Although JATCO builds virtually all of the automatic transmissions installed in Japanese cars, JATCO builds to the specifications of each auto manufacturer, hence differences from one manufacturer to another.

You wrote “only way they will replace your tranny, after this 1st change out, is if they smell burnt fluid.”

Well … easy enough: Just put a little fluid in a can, heat it up on the kitchen stovetop and judiciously introduce it in and/or at a seal in the tranny. :wink:

A bit off topic… and a bit of a newbie question:
There’s no dipstick for the tranny fluid. How the heck do I check it ?
(the dealer who sold me my Forester said the reason it has no dipstick is Subaru neither requires checking the level or nor expects it to need fluid in the life of the car. That could be BS.)

Similarly (this undoubtedly is in the manual out in the car) how does one add tranny fluid , and how often does Subaru say it should be changed?

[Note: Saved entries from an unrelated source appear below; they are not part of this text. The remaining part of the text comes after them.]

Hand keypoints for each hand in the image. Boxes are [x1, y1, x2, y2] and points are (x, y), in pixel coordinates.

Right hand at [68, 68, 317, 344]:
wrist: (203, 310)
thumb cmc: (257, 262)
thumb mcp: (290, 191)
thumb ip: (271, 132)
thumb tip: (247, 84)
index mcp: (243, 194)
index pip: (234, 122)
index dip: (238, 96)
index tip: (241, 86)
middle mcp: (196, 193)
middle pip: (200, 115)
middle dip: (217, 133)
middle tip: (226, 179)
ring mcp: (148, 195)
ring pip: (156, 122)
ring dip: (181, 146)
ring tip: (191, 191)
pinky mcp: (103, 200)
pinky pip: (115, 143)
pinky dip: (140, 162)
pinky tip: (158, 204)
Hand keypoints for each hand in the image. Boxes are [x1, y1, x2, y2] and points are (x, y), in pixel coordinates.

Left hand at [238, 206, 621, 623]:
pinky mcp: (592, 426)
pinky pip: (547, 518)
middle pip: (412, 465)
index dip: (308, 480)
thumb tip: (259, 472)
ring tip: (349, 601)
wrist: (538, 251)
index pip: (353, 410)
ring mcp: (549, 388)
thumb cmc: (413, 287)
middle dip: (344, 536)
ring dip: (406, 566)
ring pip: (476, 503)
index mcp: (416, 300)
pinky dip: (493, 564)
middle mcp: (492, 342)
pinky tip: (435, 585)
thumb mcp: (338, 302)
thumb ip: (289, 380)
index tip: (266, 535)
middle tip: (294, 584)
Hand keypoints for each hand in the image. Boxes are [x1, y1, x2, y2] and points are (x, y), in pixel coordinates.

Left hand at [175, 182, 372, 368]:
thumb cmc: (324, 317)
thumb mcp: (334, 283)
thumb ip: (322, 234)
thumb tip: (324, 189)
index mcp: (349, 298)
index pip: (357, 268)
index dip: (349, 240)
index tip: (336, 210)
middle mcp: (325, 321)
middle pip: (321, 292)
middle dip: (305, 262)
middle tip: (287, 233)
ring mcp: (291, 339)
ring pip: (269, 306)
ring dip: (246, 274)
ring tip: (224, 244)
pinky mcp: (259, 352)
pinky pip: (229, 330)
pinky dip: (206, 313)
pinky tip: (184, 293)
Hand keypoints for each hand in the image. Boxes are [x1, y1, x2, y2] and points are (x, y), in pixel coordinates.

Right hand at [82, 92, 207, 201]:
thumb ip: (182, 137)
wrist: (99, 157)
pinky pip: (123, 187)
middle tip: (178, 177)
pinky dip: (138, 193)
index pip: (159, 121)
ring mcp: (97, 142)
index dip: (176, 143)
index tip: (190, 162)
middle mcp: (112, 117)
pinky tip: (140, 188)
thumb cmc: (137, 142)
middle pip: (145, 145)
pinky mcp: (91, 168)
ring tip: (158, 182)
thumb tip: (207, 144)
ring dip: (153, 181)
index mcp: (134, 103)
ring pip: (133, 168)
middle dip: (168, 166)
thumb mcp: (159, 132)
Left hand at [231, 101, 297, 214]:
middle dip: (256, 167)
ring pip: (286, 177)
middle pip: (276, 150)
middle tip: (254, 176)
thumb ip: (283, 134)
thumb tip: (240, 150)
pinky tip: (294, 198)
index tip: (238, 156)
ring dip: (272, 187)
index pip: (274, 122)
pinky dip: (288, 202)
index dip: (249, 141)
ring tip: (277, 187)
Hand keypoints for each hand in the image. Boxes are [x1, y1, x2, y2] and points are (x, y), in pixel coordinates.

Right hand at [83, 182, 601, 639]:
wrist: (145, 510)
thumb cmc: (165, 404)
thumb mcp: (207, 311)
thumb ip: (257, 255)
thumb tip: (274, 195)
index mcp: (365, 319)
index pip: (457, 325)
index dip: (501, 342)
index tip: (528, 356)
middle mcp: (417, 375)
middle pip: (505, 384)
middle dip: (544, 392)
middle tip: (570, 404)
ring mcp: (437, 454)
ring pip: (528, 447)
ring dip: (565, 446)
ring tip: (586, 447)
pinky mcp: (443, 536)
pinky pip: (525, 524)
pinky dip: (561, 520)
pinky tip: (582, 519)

I had a similar reaction to Lee_T. Rather than thinking “oh how nice that Subaru is going the extra mile to be nice to their customers” I thought “Shit! That means they’ve got serious reliability problems with the CVT and after 100K or 10 years I’m shit up the creek for $7000 to $9500 if mine fails!”

I expect a new modern automatic tranny given routine care and driven with TLC (as I do) to be good for typically 150 to 200+ thousand miles.

Since I’m retired and put on only 5000 miles per year I’m not so much personally worried about the 100,000 miles expiring on me, as the 10 years.
Mine is a 2015, so I have only 6 years left on coverage, so if mine were to fail even at only 50,000 miles it sound like Subaru would leave me swinging in the breeze. This is not a nice feeling and erodes my respect for Subaru.
What I well may end up doing is just before, or just after, mine comes out of its 10 year coverage (assuming the tranny doesn’t die before then) sell it and get something that doesn’t have this cloud of uncertainty and hi-dollar risk over it.